The success of the surge and the media’s aversion to that success have driven Iraq from the front pages. Putting aside the question of media bias, the fact is, Americans are weary of Iraq, and tired as well of our internal battles over the war. The public may be relieved at Iraq’s comparative turnaround, yet there’s still a feeling that the war was a mistake — or at least enough of a problem to cast doubt on hawkish solutions.



Still, the public worries about the perilous state of the world. The assassination of Benazir Bhutto and the vision of a chaotic, nuclear-armed Pakistan falling into Islamist hands electrified Americans and reminded them of the stakes in the overall war against terror. The public understands that Islamist extremism in a world of nuclear proliferation is still the greatest threat to our safety. Even so, Americans remain weary of what seem like ill-chosen battles, and eager for a break from having to think about war at all.
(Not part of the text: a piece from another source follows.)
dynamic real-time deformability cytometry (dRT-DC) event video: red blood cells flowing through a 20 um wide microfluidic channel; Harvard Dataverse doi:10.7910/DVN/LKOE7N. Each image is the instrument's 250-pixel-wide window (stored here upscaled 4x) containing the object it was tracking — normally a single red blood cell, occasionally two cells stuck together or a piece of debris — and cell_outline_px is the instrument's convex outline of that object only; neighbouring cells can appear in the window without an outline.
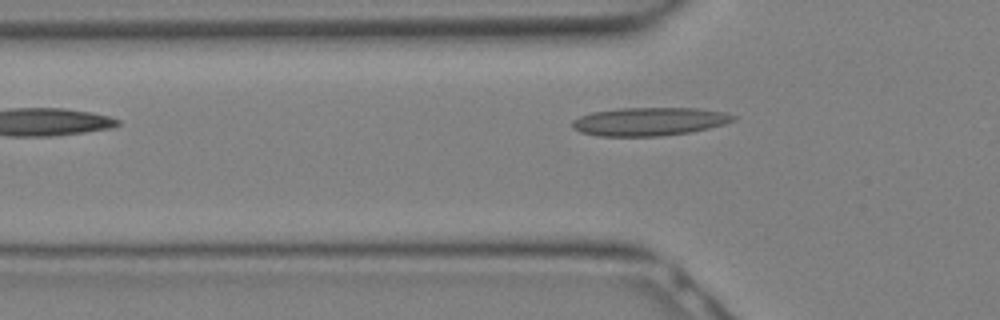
{"species": "Egyptian fruit bat (a non-hibernating species)", "species_latin": "Rousettus aegyptiacus", "temperature_condition": "warm", "stored_images_in_passage": 5, "camera_frame_rate_fps": 3000, "um_per_image_px": 0.085, "animal": {"sex": "female"}, "frame": {"image": 1, "passage_image": 5, "time_ms": 1.333, "image_size_px": [1000, 320], "cell_outline_px": [[736, 120], [724, 124], [708, 128], [688, 132], [660, 136], [600, 136], [580, 132], [572, 128], [572, 120], [580, 116], [592, 112], [620, 108], [696, 108], [724, 112], [736, 116]], "centroid_in_image_um": [55.17, 10.32], "position_along_channel_um": 70.6, "area_um2": 26.47}}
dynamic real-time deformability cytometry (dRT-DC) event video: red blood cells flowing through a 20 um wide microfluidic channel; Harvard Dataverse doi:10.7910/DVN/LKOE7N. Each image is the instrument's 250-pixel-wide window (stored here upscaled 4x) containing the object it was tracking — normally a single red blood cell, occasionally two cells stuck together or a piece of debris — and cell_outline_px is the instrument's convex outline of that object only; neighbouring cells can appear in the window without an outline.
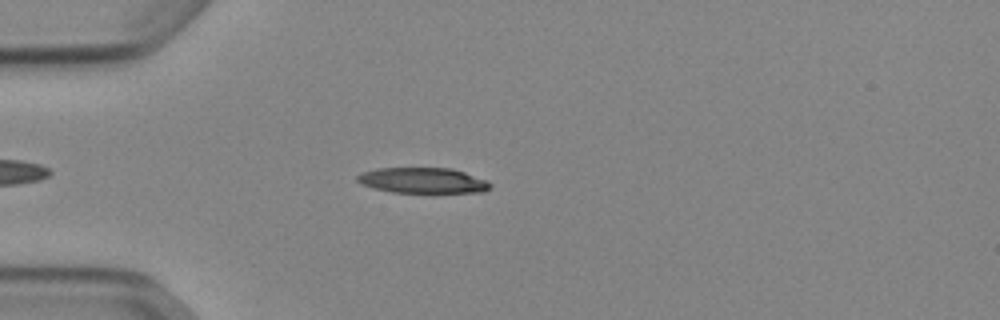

That is the reality of our current mood — which doesn’t mean the war can’t return as an issue, only that there has to be a good reason.
Well, there is a good reason, and it’s called Iran. Of course, last December’s National Intelligence Estimate (NIE), by claiming that Iran has long-since abandoned its nuclear weapons program, effectively took the Bush administration’s military option in Iran off the table, thereby letting the air out of national security as a campaign issue. Rudy Giuliani’s ill-fated release of a campaign ad on the Iranian threat, just as the NIE report broke, marked the moment of political transition. Since then, Iran has been AWOL from our public debates, and with it the most fateful and pressing decision in the broader war against terror.
There’s just one problem. The NIE report is misleading and mendacious nonsense. What’s more, our very hardly-neocon European allies are just now waking up to that fact.
The Economist’s “Has Iran Won?” cover story (consisting of both an opinion piece and an extended issue briefing) makes it clear that the clean bill of health so misleadingly granted Iran by the NIE has effectively unraveled five years of painstaking European diplomacy. According to
The Economist, the NIE report was a huge mistake — an intellectually distorted product that has not only left Europe’s diplomats angry and despondent but has killed the once genuine prospect of cooperation from Russia and China, and left Iran in position for a nuclear breakout during the next presidential term. The title of
The Economist’s extended analysis gives a feel for this remarkable
cover story: “As the enrichment machines spin on: How America’s own intelligence services have brought international policy on Iran to the edge of collapse.”
The emerging diplomatic disaster spawned by the NIE report, which is increasingly recognized as misleading, raises the prospect of flipping the current political dynamic. The NIE had seemed to confirm the dovish Democratic line: Fears of Iran are greatly exaggerated. So let’s drop our guns, hand the problem back to the diplomats (especially those helpful Europeans), and concentrate on domestic issues instead.
Yet, as the truth about the NIE report emerges from decidedly non-neocon sources like
The Economist, it’s increasingly clear that the real NIE story is actually a Republican warning come true. Dovish intelligence analysts eager to discredit the administration and tie its hands have not only distorted and betrayed the truth about Iran, they have undercut and infuriated the very European diplomats America’s doves look to for approval and assistance. The NIE lied. Europe’s peacemakers cried. Seizing on this story could bring national security back into the heart of this election campaign — and for all the right reasons.
No one’s saying the NIE’s author’s intended to harm America or to help Iran get the bomb. This is more a “shoot-yourself-in-the-foot” narrative than a “stab-in-the-back” one, where ham-handed attempts by dovish bureaucrats to influence policy ended up distorting intelligence and inadvertently harming the West’s diplomatic efforts.
The Economist calls the NIE an “own goal,” as when a soccer player accidentally scores against his own team. The upshot is that it’s not the hawks, but bureaucratic doves, who can justly be accused of distorting intelligence for political reasons. Nor is
The Economist shy about pointing up how Democrats have foolishly allowed their opposition to the president to play into Iranian hands: “Presuming Mr. Bush’s guns to be now truly spiked, his critics at home are cheering along with the Iranians.” Up to now, the NIE report has killed Iran as a campaign issue. Yet
The Economist’s cover story shows that the NIE report itself is the issue — and a winning one for Republicans.